Sinds de Dominicaanse onafhankelijkheid in 1844 zijn historici milder. Het was immers hier, vanuit de nu drie miljoen inwoners tellende hoofdstad Santo Domingo, dat Columbus’ zoon Diego de Nieuwe Wereld uitbouwde. De stad zelf is een in hitte en mensenmassa’s zwelgende heksenketel, de gerestaureerde en verkeersluwe Zona Colonial bulkt van historische monumenten: de eerste kathedraal en universiteit op het Amerikaanse continent, het oudste klooster annex hospitaal, de eerste gevangenis, de oudste geplaveide weg, het oudste Europese fort overzee. Woningen zoals het Alcazar de Colon, het 22 kamers tellende paleis van de familie Columbus, het Casa del Cordon met franciscaanse symboliek op de façade of het gemetselde Casa de Francia, schetsen de koloniale leefwereld, terwijl een dozijn musea kunst- en gebruiksvoorwerpen uit die periode tonen.

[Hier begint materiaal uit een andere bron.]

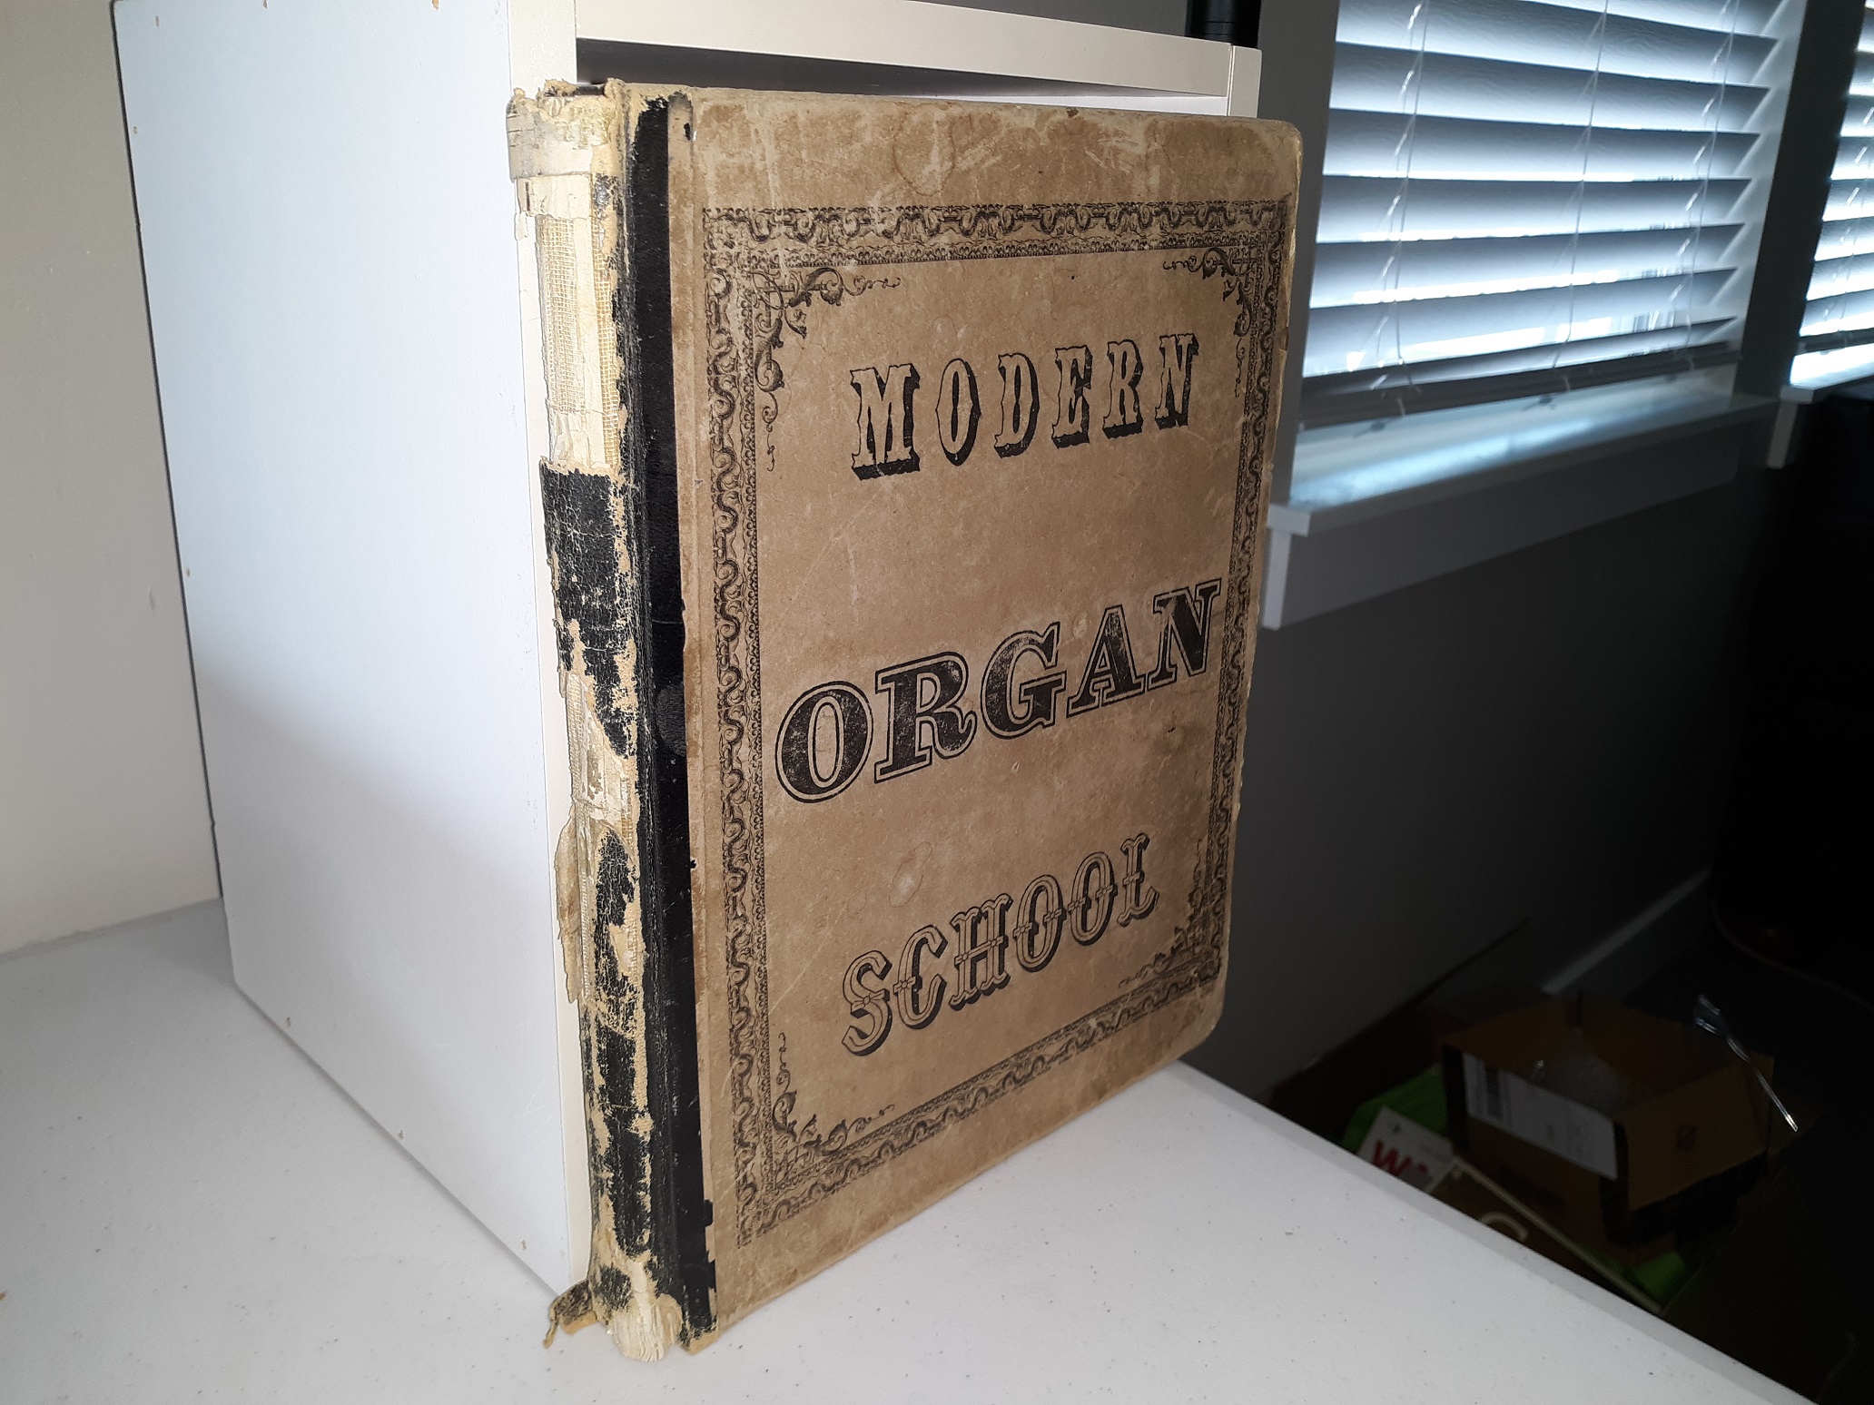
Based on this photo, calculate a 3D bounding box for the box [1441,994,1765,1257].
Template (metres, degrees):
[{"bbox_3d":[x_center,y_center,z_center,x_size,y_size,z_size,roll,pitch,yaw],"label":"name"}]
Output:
[{"bbox_3d":[0.599,0.378,1.390,0.180,0.130,0.182,-12,19,-32],"label":"box"}]

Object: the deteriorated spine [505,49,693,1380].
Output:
[{"bbox_3d":[-0.082,0.023,0.394,0.022,0.340,0.037,-16,26,-40],"label":"deteriorated spine"}]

Over de grootste publiekstrekker bestaat echter veel discussie. Vooral over de overblijfselen van Columbus himself. Ook Spanje en Italië – het thuisland van de admiraal – zeggen die te bezitten. De tentoonstellingsruimte, Faro a Colon (‘vuurtoren voor Columbus’), is de verplaatsing waard: het megalomane bouwwerk, zo groot als een huizenblok op de Champs-Elysées, lijkt wel een betonnen ufo. Zeker ’s avonds, als laserstralen tussen de langwerpige vleugels de hemel oplichten. Het ding kostte de overheid eind jaren zeventig zo’n tweehonderd miljoen euro, een typisch voorbeeld van hoe zelfverklaarde, vaak corrupte en hardhandige machthebbers de verarmde Dominicaanse Republiek al tijden besturen. Zoveel is er sinds Columbus dus niet veranderd.

De ziel van een volk

De beste reden om de Dominicaanse Republiek te verkennen? Dat is de bevolking zelf: goedlachs, gastvrij, altijd bereid om een praatje te slaan of een feestje te bouwen: Dominicanen doen de blije reputatie van de zonnige Caraïben alle eer aan. Trek er dus op uit, verken de vele dorpjes onderweg en geniet van het sociale leven in de cafés en de zingende en dansende mensen op straat.

Ook wie Spaans spreekt, staat ervan te kijken: hoe rijm je zoveel joie de vivre met het choquante contrast tussen de somptueuze hotels aan de kust en de armoede in het binnenland? Ondanks economische hervormingen in de jaren negentig en de groei van de toeristische industrie, nu groter dan de tabaks- en suikerteelt, heeft de helft van de 8,7 miljoen inwoners niet eens een baan. Eén op de drie leeft onder het bestaansminimum, terwijl kinderen er zelden secundair onderwijs aanvatten. Geen wonder dat dorpsbewoners elektriciteit aftappen van lantaarnpalen en slechts een handvol Dominicanen Engels begrijpt. De grote meerderheid van hen leeft geïsoleerd op het platteland en tracht rond te komen met seizoengebonden landbouw of lokaal handwerk, zoals lederwaren, houtwerk en ceramiek. Anderen bewerken edelstenen als amber of turkoois larimar, waarvan de mooiste exemplaren opduiken in juwelenwinkels in Santo Domingo en Puerto Plata.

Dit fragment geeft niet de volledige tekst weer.